A few years ago I drove with one of my colleagues and a student
from Ephesus to Miletus. This was but one day in a four week trip to
Asia Minor where we had gone to photograph ancient archeological sites for
an internet project called The Virtual World (if you want to see it, visit
http://moses.creighton.edu/vr). Our day at Miletus was oppressively
hot, and Miletus itself is a dismal ruin. The water table has shifted since
Paul’s day, and the ruins are swampy and dank. Many are covered
with calcified deposits from centuries of flooding. Little of the ancient
glories of that city remain. To me, Miletus seemed inhabited by ghosts,
and I was glad to return to our lovely hotel near Ephesus with expansive
views of Mediterranean.
The memory of Miletus undoubtedly has influenced my interpretation of today’s
readings, but my over all impression is that Paul is quite sad and tired.
Indeed, there is a kind of melancholy that permeates the passage from Acts.
How odd for an Easter reading. But the theme is definitely there. Paul
expects never to see again many of the people he loves, he predicts his own
imprisonment and future suffering, and he expresses his longing to finish
the course. It seems to me that for Paul on this particular day the
course seemed very long indeed.
At the hospital where I distribute communion I see the face of Paul in the
longing of the sick. As they gaze at the host and I say “the
body of Christ,” I see the long course they have run and how they long to
complete it, yet perhaps not today. The longing is mixed with hope
for another tomorrow, for a return to health and for the gift of running
a bit longer. For many health will return, but in my Miletus-inspired
pensiveness I think the return is but a delay, and one day the course will
be complete.
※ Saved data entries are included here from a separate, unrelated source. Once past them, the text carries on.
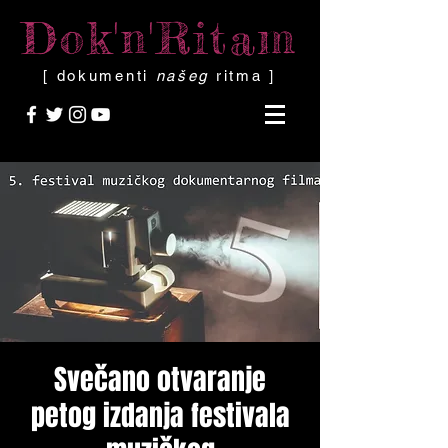
Dok'n'Ritam
[ dokumenti
našeg
ritma ]
Svečano otvaranje
petog izdanja festivala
I am profoundly aware of my own frailty.
Even Jesus had to return to the Father, I remind myself. Easter does
not mean the evasion of suffering or an escape from the travail of transition
to a new form of life. There is a kind of sadness in Jesus departure
from the world as he ascends (in a few days) to glory. We should not
forget that the prayer of Jesus that we read today was uttered before his
passion, in the hope of transformation. May it be a consolation to
all who suffer in the season of Easter.
“Blessed day by day be the Lord, who bears
our burdens: God who is our salvation. God is a saving God for us; the Lord,
my Lord, controls the passageways of death.”